Apple Watch and Fitbit predict IBD flare-ups

  • February 5, 2025
  • Steve Rogerson

Common wearable devices, such as Apple Watch and Fitbit, can identify, differentiate and predict flare-ups in inflammatory bowel disease (IBD), according to researchers at Mount Sinai Health System in New York.

Findings from the first-of-its-kind study, which were published (www.gastrojournal.org/article/S0016-5085(25)00013-7/abstract) in the journal Gastroenterology, suggest that wearable technology can predict the subsequent development of flares in IBD, enabling continuous disease monitoring through widely available commercial devices.

“Current disease-monitoring methods rely on patients directly interacting with their doctors, either through office visits, blood or stool testing, or by undergoing a colonoscopy,” said first author Robert Hirten from the Icahn School of Medicine at Mount Sinai (www.mountsinai.org). “These methods also only assess the disease at one point in time, and can often be invasive or inconvenient. Our study shows that commonly used wearable devices such as Apple Watches, Fitbits and Oura Rings, can be effective tools in monitoring chronic inflammatory diseases like IBD. This creates an opportunity to monitor the disease remotely outside the health care setting, in a continuous manner, and potentially in real time.”

IBD is a chronic condition that causes inflammation in the intestines and affects more than 2.4 million people in the USA. Mount Sinai researchers enrolled more than 300 participants with ulcerative colitis or Crohn’s disease, the two major types of IBD, from 36 states. The participants wore devices, answered daily symptom surveys, and provided blood and stool assessments of inflammation.

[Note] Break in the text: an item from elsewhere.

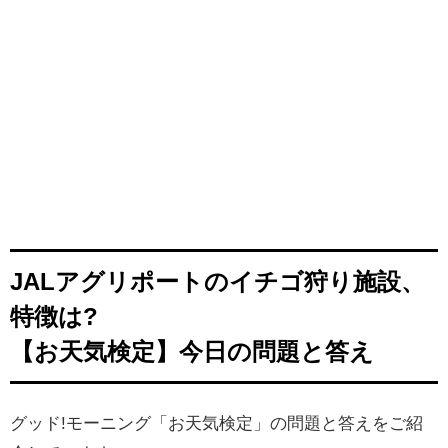
JALアグリポートのイチゴ狩り施設、
特徴は?
【お天気検定】今日の問題と答え
グッド!モーニング「お天気検定」の問題と答えをご紹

The researchers found that circadian patterns of heart rate variability (a marker of nervous system function), along with heart rate, oxygenation and daily activity, all measured by the wearable devices, were significantly altered when inflammation or symptoms were present. Moreover, these physiological markers could detect inflammation even in the absence of symptoms and distinguish whether symptoms were driven by active inflammation in the intestines. Importantly, the researchers found these metrics measured by wearables changed up to seven weeks before flares developed.

The researchers are applying similar approaches to other chronic inflammatory diseases, such as rheumatoid arthritis, and leveraging artificial intelligence to develop algorithms using wearable device data to predict flares on an individualised basis.

“These findings open the door to leveraging wearable technology for health monitoring and disease management in innovative ways we haven’t previously considered,” Hirten said. “Our hope is that, in the future, this approach will significantly enhance the quality of life of our patients.”